Se quase todas as empresas do mundo sentirão o impacto da crise global causada pela pandemia do novo coronavírus, uma gigante do entretenimento com milhares de ramificações em centenas de países não ficaria de fora.

A Disney está sendo obrigada a lidar com vários tipos de prejuízo – e até algumas boas notícias – nos últimos meses. Veja alguns dos problemas e soluções que atingiram a empresa:

Disney+

A previsão de assinaturas para o novo serviço de streaming da empresa foi refeita.

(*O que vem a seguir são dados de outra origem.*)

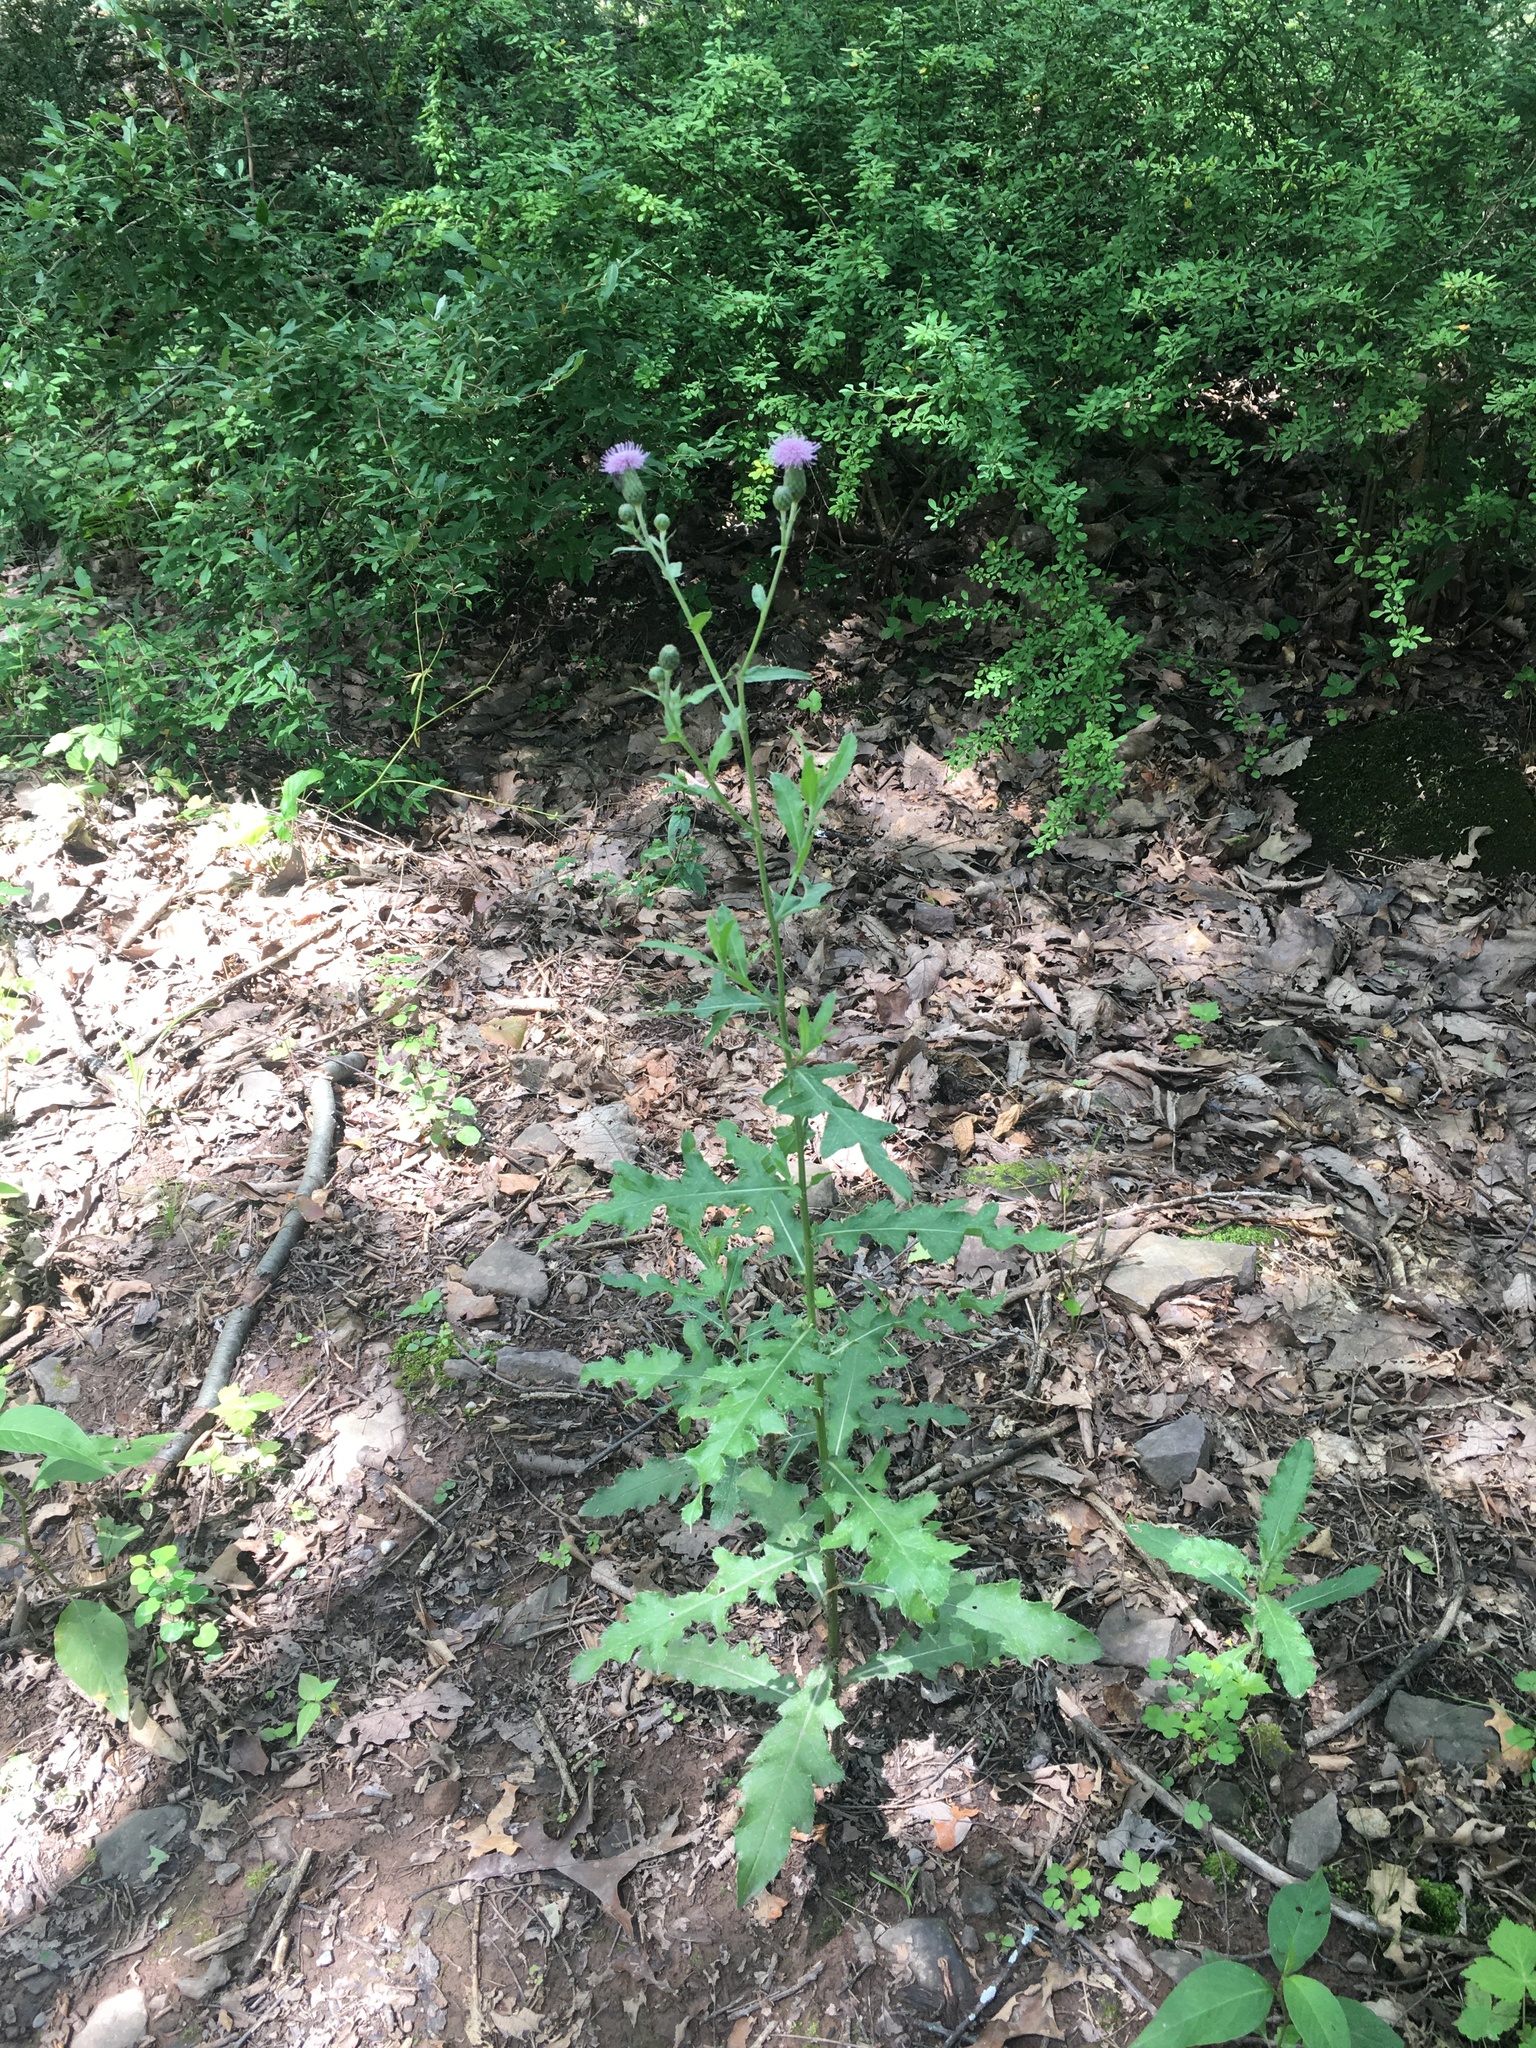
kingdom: Plantae
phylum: Tracheophyta
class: Magnoliopsida
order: Asterales
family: Asteraceae
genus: Cirsium
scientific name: Cirsium arvense
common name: Creeping thistle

O aumento da procura por serviços do tipo durante a pandemia fez analistas calcularem que o Disney+ pode chegar a 202 milhões de assinantes até 2025, em 138 países. A estimativa inicial era entre 100 e 126 milhões.

Bilheterias

A Disney se acostumou a liderar as bilheterias do cinema mundial durante a maior parte da última década. Os filmes do estúdio ficaram em primeiro lugar em sete dos últimos nove anos. Agora, pela primeira vez em muito tempo, a Disney não tem um único filme entre os dez com maior bilheteria em 2020. A explicação pode estar no adiamento dos lançamentos de Mulan e Viúva Negra, que devem sair no fim do ano mesmo com os cinemas sem força operacional total.

Parques

A empresa revelou que a Disneyland, na Califórnia, e o Walt Disney World Resort, em Orlando, haviam perdido só até meio uma receita combinada estimada de US$ 1 bilhão. Agora em processo de reabertura, os parques Disney terão capacidade reduzida, medidas de distanciamento e obrigatoriedade de máscaras.

NBA

A solução encontrada para a volta da liga de basquete dos Estados Unidos foi a criação de uma “bolha” de segurança no Walt Disney World, em Orlando. Os jogadores ficarão todos hospedados lá, onde farão testes e participarão dos jogos em ambientes 100% controlados.

Posicionamento

A pandemia viu surgir uma nova série de manifestações pelos direitos da população negra ao redor do mundo. A empresa apoiou a participação e o discurso do ator John Boyega durante um protesto Black Lives Matter em Londres. Também anunciou US$ 5 milhões em doações para organizações que promovam justiça social.